++++ Data records ++++

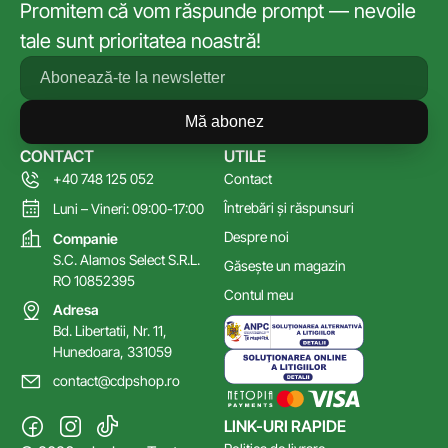
Promitem că vom răspunde prompt — nevoile
tale sunt prioritatea noastră!
Mă abonez
CONTACT
UTILE
+40 748 125 052
Contact
Întrebări și răspunsuri
Luni – Vineri: 09:00-17:00
Despre noi
Companie
S.C. Alamos Select S.R.L.
Găsește un magazin
RO 10852395
Contul meu
Adresa
Bd. Libertatii, Nr. 11,
Hunedoara, 331059
contact@cdpshop.ro
LINK-URI RAPIDE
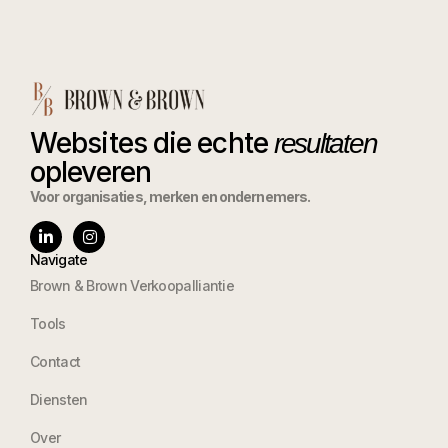
Websites die echte
resultaten
opleveren
Voor organisaties, merken en ondernemers.
Navigate
Brown & Brown Verkoopalliantie
Tools
Contact
Diensten
Over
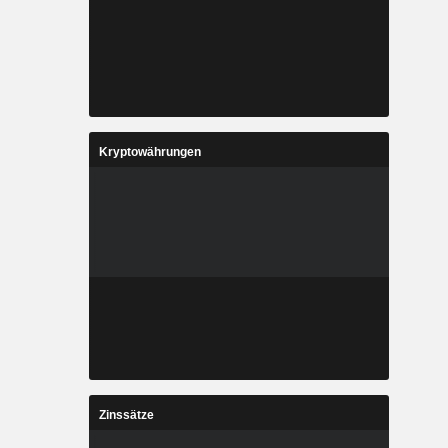
Kryptowährungen
Zinssätze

++++

> [Try it]
Please repeat the entries exactly. Do not include the pictures.

> [Response box]
Promitem că vom răspunde prompt — nevoile
tale sunt prioritatea noastră!
Mă abonez
CONTACT
UTILE
+40 748 125 052
Contact
Întrebări și răspunsuri
Luni – Vineri: 09:00-17:00
Despre noi
Companie
S.C. Alamos Select S.R.L.
Găsește un magazin
RO 10852395
Contul meu
Adresa
Bd. Libertatii, Nr. 11,
Hunedoara, 331059
contact@cdpshop.ro
LINK-URI RAPIDE
Websites die echte
resultaten
opleveren
Voor organisaties, merken en ondernemers.
Navigate
Brown & Brown Verkoopalliantie
Tools
Contact
Diensten
Over
Kryptowährungen
Zinssätze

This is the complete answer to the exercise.